TEXTO DE ESTUDIO |
____
Respirar la libertad
El señor sin tierra, el cosmopolita, el enemigo declarado de la patria, el monstruo y corruptor de la moral, el hombre de pluma sanguinaria y atrevida -así lo llaman los papeles de su tiempo- llegó al puerto de Falmouth tras once días de travesía en alta mar. Llegó una mañana de marzo de 1810.
Estaba en Inglaterra, no en sueños, como otras veces, sino rodeado de mil objetos que le aseguraban contra toda ilusión. Miró la pasarela, el muelle, las mercancías almacenadas. Toneles, baúles y cestos dificultaban la circulación; los marineros no respondían a nadie; los pasajeros chocaban unos con otros; el bullicio y la niebla envolvían figuras y carruajes. Cuenta que se quedó quieto, esperando a que la confusión del desembarco se disipara, ridículo e indiferente ante la idea de tener que pasar el resto del día y la noche en el camarote del Lord Howard. Tuvo un pensamiento: que el clima de Inglaterra acabaría con él, que estaba a punto de desembarcar en su propia tumba.
Con el tiempo escribirá: «La lengua de la libertad resuena en mis oídos, y ya respiro bajo la protección de sus leyes. La Inquisición, el gobierno que la sostenía, la errada opinión pública, eco de las máximas de entrambos -tres monstruos que habían hostigado mi alma hasta reducirme a una especie de delirio-; todos quedan del lado allá del mar.»
José Blanco -desde ahora firmará José Blanco White- no huyó de su país como blasfema un borracho, no emigró de la misma manera que éste cae. Tampoco llegó a Inglaterra como en 1823 llegarían los españoles que escapaban de la policía de Fernando VII, ni vivió el exilio como ellos, de un modo provisional, sin familiarizarse con la lengua ajena, concentrados en un barrio modesto, el barrio de Somers Town, deambulando sin objeto por Euston Square, desapareciendo como fantasmas en las esquinas de las calles, entre el humo y los espejos de los cafés o bajo el techo de húmedos cuartuchos… Sombras de una historia sin historia. Él no se sumergió en el azul brusco y la lejanía irremediable ni llegó a Inglaterra con la idea del regreso. No se engañó con revoluciones ni vivió con la maleta sin deshacer y la mirada suspensa en la patria lejana, donde el fragor de las batallas y el torbellino de los pronunciamientos arrasaban las tierras a las que los periódicos ingleses dotaban de un nombre glorioso, donde había vencedores y vencidos, generales y viudas de generales, donde había comerciantes extranjeros y proveedores del ejército enriquecidos, caballos muertos y ciudades exóticas. El móvil de su partida era respirar las libertades inglesas. No se trataba simplemente de las instituciones, como el Parlamento o los jurados, ni de sus principios o funcionamiento, sino más bien de la atmósfera que los envolvía. Leyendo las cartas inglesas de Voltaire había imaginado que la libertad es un bien volcánico que se siente entre los dedos, un bien hecho a palpar y percibir, como la verde hojarasca, como los flexibles rabillos de las hojas, sus bordes ásperos y suaves, su dura carne viva. La seguridad de que allí nadie recelaba de publicar el lugar de su habitación, porque la casa era un bien sagrado, y las leyes protegían los lares domésticos, le sorprendió y conmovió.
____
DATOS PROPORCIONADOS |

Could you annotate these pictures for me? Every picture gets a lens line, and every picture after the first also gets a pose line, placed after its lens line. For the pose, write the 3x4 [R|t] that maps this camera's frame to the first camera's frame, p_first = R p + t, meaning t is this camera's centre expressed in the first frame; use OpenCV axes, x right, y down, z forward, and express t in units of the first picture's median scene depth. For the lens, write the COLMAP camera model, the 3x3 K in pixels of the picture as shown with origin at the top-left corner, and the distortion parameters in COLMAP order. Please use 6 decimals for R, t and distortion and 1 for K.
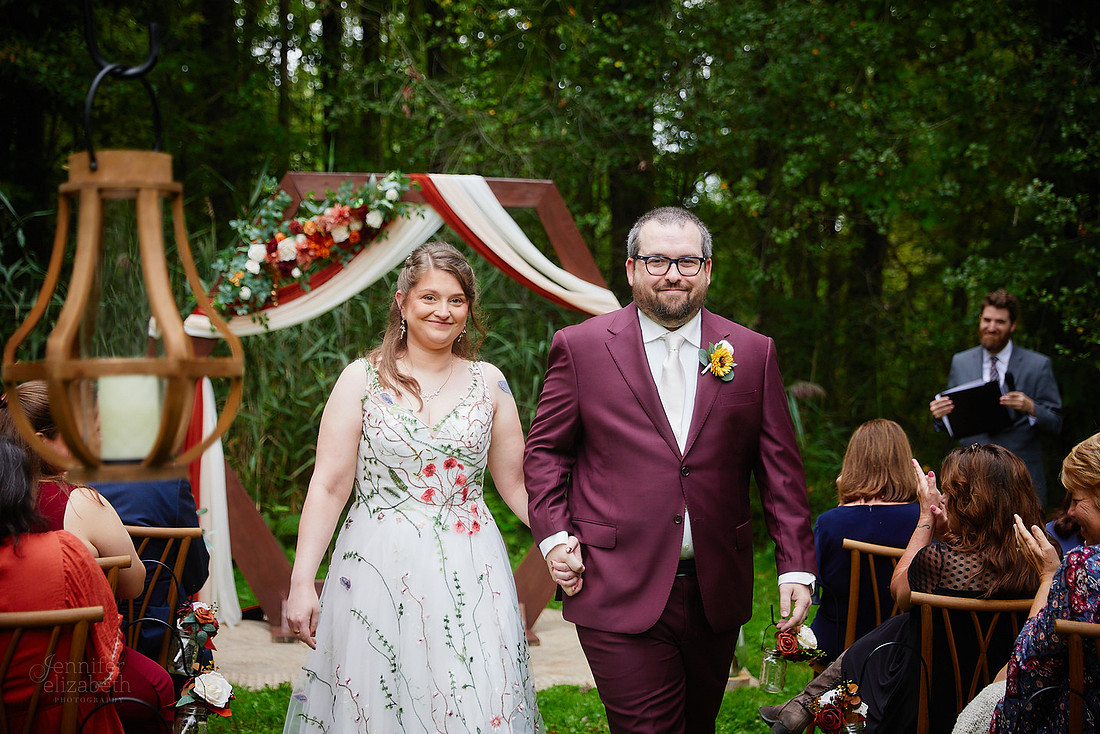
lens RADIAL K [[1898.9, 0, 550.0], [0, 1898.9, 367.0], [0, 0, 1]] dist [0.027570, -0.006498]
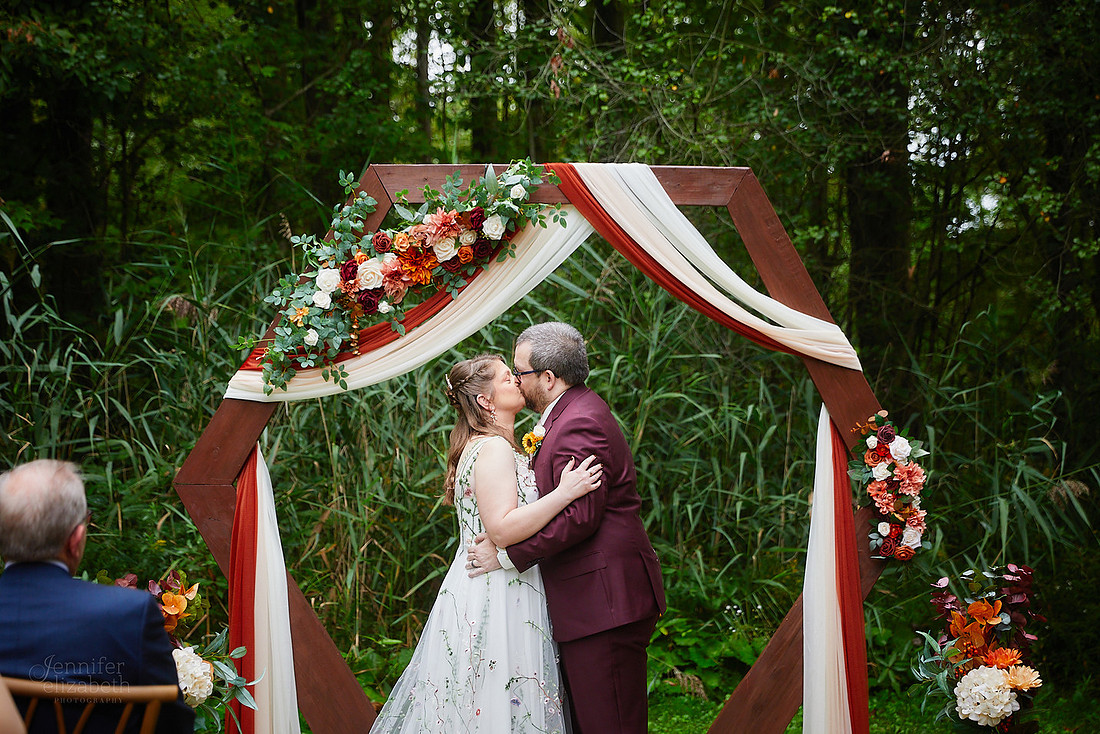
lens RADIAL K [[2325.1, 0, 574.2], [0, 2325.1, 394.3], [0, 0, 1]] dist [0.015919, -0.178120]
pose [[0.995381, -0.019379, -0.094030, 0.015978], [0.016979, 0.999511, -0.026256, 0.006185], [0.094493, 0.024538, 0.995223, 0.154471]]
____
CONSIGNA |
En el texto sobre la llegada de José Blanco a Inglaterra, ¿cuáles son todos los apelativos con que lo llamaban los papeles de su tiempo? Estas líneas son un material independiente del texto.

RESPUESTA |
- el señor sin tierra
- el cosmopolita
- el enemigo declarado de la patria
- el monstruo y corruptor de la moral
- el hombre de pluma sanguinaria y atrevida